**Required actions:**
**A.** In the personal update post, rewrite the passage starting with "I’m feeling better" and going on through "the DC suburbs.", putting "blur" in place of "whirlwind".
**B.** Translate this sentence from the personal update post into Spanish: "We leaned into fall and visited Great Country Farms in Bluemont, Virginia."

Oh Hi. Life Lately.

It’s been awhile. 43 days to be exact.

I was in middle school when Jagged Little Pill dominated the airwaves. My favorite song on the album then and now is Head Over Feet and my least favorite is {ironically} Ironic. I admit that I was by no means considered brilliant in 7th grade but even I side-eyed Ms. Morissette’s lyrics, which detailed bad luck and not irony. Because of this, I’m always hesitant to declare something ironic because I always feel the need to take a step back and ask myself, “Is this really ironic?” So – with trepidation, I am writing that I found it ironic that I woke up sick on the day I took off from work in effort to collect and recenter myself. Of course.

I’m feeling better today and I have another day at home thanks to the kids not having school due to Election Day and the fact that my hourly rate barely covers child care. The house is scrubbed clean, our winter clothes sorted, and our guest bed is now home to a mountain of items to be donated. So now I write. The past couple of months have been a whirlwind of new normals, uncertainty surrounding our future, and the everyday life that occurs when raising two children in the DC suburbs.

Soccer season has come and gone. Our Saturdays will become a little more open because both decided not to play a team sport this winter. We took advantage of the reduced military rate for the Epic Pass so we hope to spend most of our weekends this winter on the slopes and finally have the kids learn to ski. Growing up in Arizona, I didn’t learn to ski until I was in middle school and living in Pennsylvania and even then, it was during a ski trip with the French club. My parents don’t downhill ski so my siblings and I never learned as kids. Clay and I would like to take ski vacations with the kids when they get a bit older so we’d like them to learn sooner rather than later. We’ll start with the Poconos and who knows – maybe in a few years we’ll be skiing in the Alps?

We leaned into fall and visited Great Country Farms in Bluemont, Virginia. I’m not a huge fan of the organized fun that occurs at such places – I’d much rather wander through fall foliage without the ‘farm’ experience. However, the kids really enjoy going and we found ourselves in fits of laughter while getting lost in the corn maze.

We cheered on the Nationals as they won their last regular season game – we did not attend any of the playoff games or World Series games. We briefly considered dropping the cash because the opportunity doesn’t come along often to see your team play in the World Series but it was either pay for four tickets or have the funds to take another epic trip next summer – we chose travel. It was the first World Series were neither team won any home games so one could argue that it worked out to our advantage. But boy, it sure was fun watching the Nats – even if it was on television. They finished the fight. Go Nats!

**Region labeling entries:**

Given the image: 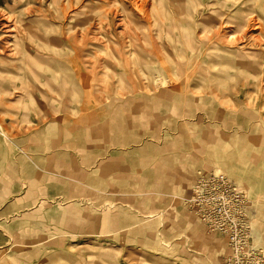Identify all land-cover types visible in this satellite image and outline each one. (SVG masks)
<instances>
[{
	"label": "rangeland",
	"instance_id": "1",
	"mask_svg": "<svg viewBox=\"0 0 264 264\" xmlns=\"http://www.w3.org/2000/svg\"><path fill=\"white\" fill-rule=\"evenodd\" d=\"M0 264H264V0H0Z\"/></svg>",
	"mask_w": 264,
	"mask_h": 264
},
{
	"label": "built area",
	"instance_id": "2",
	"mask_svg": "<svg viewBox=\"0 0 264 264\" xmlns=\"http://www.w3.org/2000/svg\"><path fill=\"white\" fill-rule=\"evenodd\" d=\"M188 203L199 220L221 235L230 247L248 245L251 231L245 222V194L226 175L210 173L197 177Z\"/></svg>",
	"mask_w": 264,
	"mask_h": 264
}]
</instances>
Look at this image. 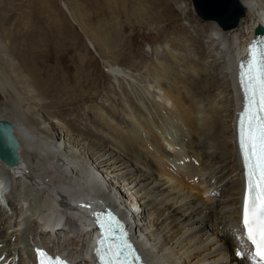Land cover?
<instances>
[{
  "label": "bare ground",
  "instance_id": "1",
  "mask_svg": "<svg viewBox=\"0 0 264 264\" xmlns=\"http://www.w3.org/2000/svg\"><path fill=\"white\" fill-rule=\"evenodd\" d=\"M237 1L245 12L235 27L223 30L215 21L204 23L216 53L203 49L202 55L190 61L169 49L167 59L173 66L163 62L152 66L149 59L140 58L145 75L141 81L138 74H130L126 89L142 82L152 101L148 97V105L141 99V107L134 106L132 97L123 99L119 113L124 117L105 122V135L77 124L64 129L47 126L37 111L50 102H41L31 83L14 75L27 85L20 95L7 84V100L0 104V119L13 124L21 160L12 168L0 162V264H33L32 248L43 245L45 235L57 238L61 251L76 263L91 262L85 260L89 258V236L82 223L86 201L97 193L101 197L95 200L100 203L120 210L125 203L132 210L130 228L142 240L143 253L153 264H250L237 255L245 250L236 240L241 169L235 127L241 99L235 60L242 58L241 50L256 25L264 26V1ZM133 3L132 31L151 22L165 31L174 21V8L183 16L191 5L188 0ZM163 34L160 31L154 41L163 39ZM140 63L132 61L133 70ZM113 77L123 88L125 80ZM90 80L86 74L84 82ZM5 89L0 81V91L5 93ZM16 100L23 105L22 111ZM91 113L99 122L103 120L102 108H92ZM184 191L195 192L199 200H192L190 194L180 197ZM16 193H24L27 202L15 198Z\"/></svg>",
  "mask_w": 264,
  "mask_h": 264
},
{
  "label": "rangeland",
  "instance_id": "2",
  "mask_svg": "<svg viewBox=\"0 0 264 264\" xmlns=\"http://www.w3.org/2000/svg\"><path fill=\"white\" fill-rule=\"evenodd\" d=\"M133 2L134 0H0V81L6 88L5 93L0 91V104L7 100L8 85L13 86L20 95L23 94L22 89L27 83H20L14 76L20 75L31 83L34 95L41 102H50L44 109L36 105L37 110H45L44 113L35 111L42 115L41 120L47 126L57 125L64 129L77 124L80 128L103 135L106 131L105 122H118L124 117L119 113L123 99L132 97L134 106L140 104L141 107L144 104L141 99L148 105V100L152 101V94L149 92L150 96L148 95L142 82L137 81L141 85H135L136 88L130 90L128 87L129 91L126 89L128 82L131 83L130 74H138L136 77L141 81L145 75V65L140 63V58L149 59L152 66L162 62L173 66L175 63L167 59L166 52L169 49L178 50L190 61L198 54L202 55L203 49H208L211 54L216 53L215 43L210 38L211 32L204 26L205 21L197 16L191 0H188V5H191L183 16L174 8V21L165 31L156 22H151L149 26L141 27L139 32L132 31L131 27ZM160 31L164 33V38L154 41ZM147 34L151 35L150 39L146 37ZM205 36L207 40L204 39ZM155 56L159 58L154 59ZM135 60L140 65L134 71L132 61ZM86 74L91 76L90 83L84 82ZM115 75L125 80L126 86L120 88L113 77ZM16 102L22 111L23 105L17 100ZM27 107H30L29 103ZM96 107L102 108L104 122H99L97 116H92L91 109ZM193 181L197 183V179ZM192 193L184 191L180 197L190 194L192 200H199L195 192ZM207 193L204 194V199L208 197ZM197 196L201 198V195ZM23 200H27L25 196ZM11 211L12 219H15L14 210ZM1 213L2 210L0 215ZM8 232L11 234L12 231L9 229ZM14 257L17 258L18 255Z\"/></svg>",
  "mask_w": 264,
  "mask_h": 264
},
{
  "label": "snow or ice",
  "instance_id": "3",
  "mask_svg": "<svg viewBox=\"0 0 264 264\" xmlns=\"http://www.w3.org/2000/svg\"><path fill=\"white\" fill-rule=\"evenodd\" d=\"M264 43V42H262ZM251 58L241 65L240 81L244 106L239 121V145L247 174V190L242 211V225L254 251L237 255L264 264V47L250 48ZM97 255L101 264H142L140 255L124 233L119 246L99 242ZM40 264H67L60 257L53 259L46 251L36 249ZM106 254L107 258H104Z\"/></svg>",
  "mask_w": 264,
  "mask_h": 264
},
{
  "label": "water",
  "instance_id": "4",
  "mask_svg": "<svg viewBox=\"0 0 264 264\" xmlns=\"http://www.w3.org/2000/svg\"><path fill=\"white\" fill-rule=\"evenodd\" d=\"M197 16L203 21H215L223 30H229L238 24L244 15V9L237 0H192ZM255 34H264V28L258 25ZM245 62L251 58L247 49ZM20 144L13 132V124L7 119H0V162L9 168L21 163Z\"/></svg>",
  "mask_w": 264,
  "mask_h": 264
}]
</instances>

**Task solutions:**
**A.**
I’m feeling better today and I have another day at home thanks to the kids not having school due to Election Day and the fact that my hourly rate barely covers child care. The house is scrubbed clean, our winter clothes sorted, and our guest bed is now home to a mountain of items to be donated. So now I write. The past couple of months have been a blur of new normals, uncertainty surrounding our future, and the everyday life that occurs when raising two children in the DC suburbs.

**B.** Nos dejamos llevar por el otoño y visitamos Great Country Farms en Bluemont, Virginia.